Testifying for the Industrial Energy Consumers of America, Stephen Thomas, senior manager of energy contracts for paper manufacturer Domtar, called on policymakers to “recognize the differences between the types of qualifying facilities and only alter PURPA in a way that supports how the manufacturing industry uses PURPA.”

Thomas said that even manufacturers with on-site power are net energy purchasers and thus worry about above-market avoided-cost contracts.

IECA said states should deduct the cost of natural gas back-up generation, transmission and other costs caused by renewable generators in developing QFs’ avoided-cost rates. It also said renewable energy QFs should not be allowed to include production tax credits or the value of renewable energy credits into their price-based energy bids because it creates unfair competition for unsubsidized generation.

Waste-to-Energy Concerns

The committee heard a very different story from Darwin Baas, director of public works for Kent County, Mich., who said utilities are violating PURPA to the detriment of waste-to-energy (WTE) facilities like the one run by his county.

There are 76 WTE plants with capacity of 2,547 MW nationwide. But Baas said only one new greenfield plant has opened in the last 20 years because utilities refuse to sign PPAs with QFs or to offer pricing and contract lengths WTE facilities need.

“PURPA’s purpose (and the FERC’s corresponding oversight authority) to ensure that small QFs continue to have access and fair compensation are as necessary today as when PURPA was first implemented,” Baas said. “The commission’s policies implementing PURPA should strive to increase the ability of small QFs to provide baseload renewable power to energy markets.”

Baas said his county’s utility is attempting to reduce its PURPA contract price by 24%. “This will not allow me the revenue necessary to make routine capital refurbishments, forcing me to seriously consider premature closing,” he said.

“Avoided costs paid to WTE QFs by utilities should incorporate short-run and long-run avoided costs for capacity and energy and include the value of other environmental and operational externalities such as the value of baseload renewable energy, diversity of generation mix, proximity to load centers for voltage and VAR support, [greenhouse gas] mitigation, landfill diversion, [and] reliable and resilient power.”

Baas said the 20-MW threshold should be raised to 80 MW for WTE QFs.

Solar Industry Weighs in

Attorney Todd G. Glass of Wilson Sonsini Goodrich & Rosati, who testified for the Solar Energy Industries Association, said PURPA remains “fundamental to the ability of independent power, including the solar industry, to compete.”

“Even under workable competition, some of PURPA’s goals may be lost if left solely to the marketplace,” he said. “As they seek to compete, independent developers are facing a return of the same tactics by the utilities and the state commissions as they experienced almost 40 years ago when the idea of independent generation was presented as a potential competitive solution to utility dominance.”

He said some utilities refuse to negotiate with IPPs and instead require them to participate in solicitations that occur infrequently and whose terms may be drafted to disadvantage the utility’s competitors.
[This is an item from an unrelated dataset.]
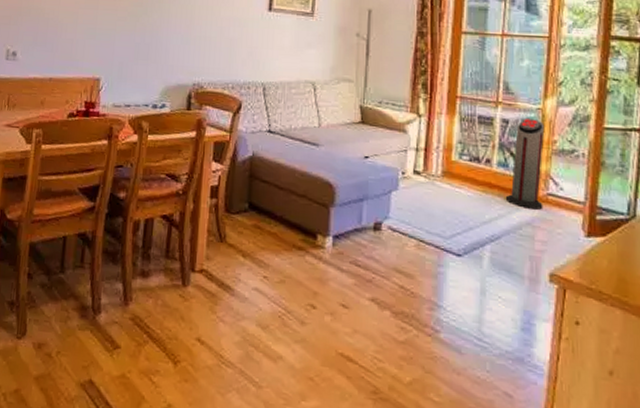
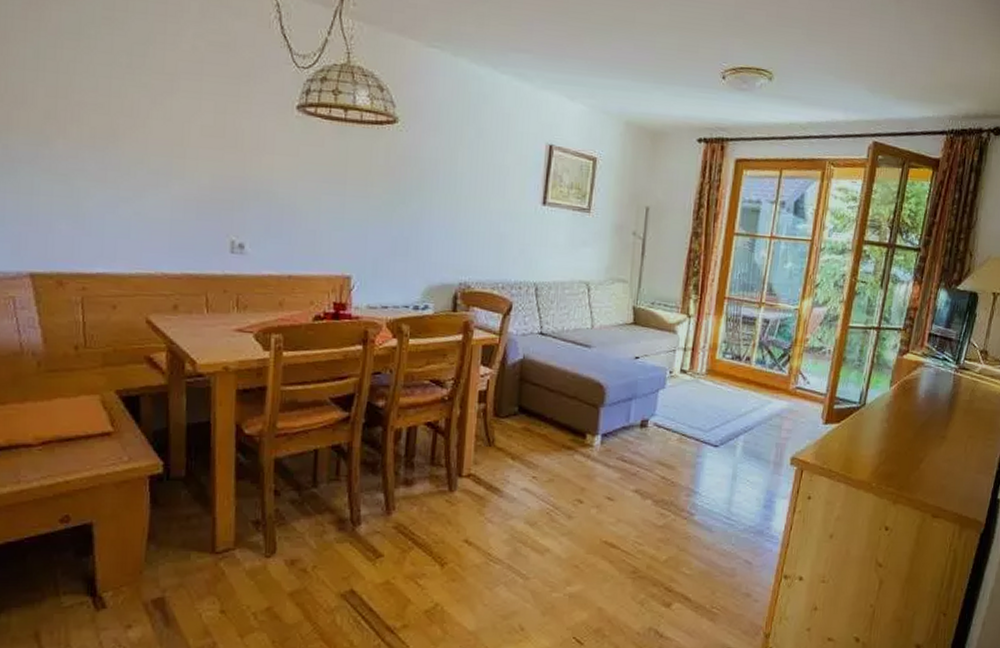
air purifier: present [505,119,545,210] -> none [760,319,800,402]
Utilities also can engage in discriminatory practices where they control the interconnection process, he said.

Glass disputed opponents’ claims that PURPA forced utilities to purchase overpriced energy, saying it is a misconception that arose “before current technological innovations and efficiencies of scale drove down solar power prices.”

He said PURPA remains essential to financing renewable projects. “Just as utilities can benefit from a 20-year depreciation schedule to finance the construction of their owned power plants, independent producers rely on the capital markets to provide long-term capital to support construction and development of generation projects. The PURPA backstop supports financing for almost every one of these projects, even projects that do not have a sales arrangement under the PURPA construct.”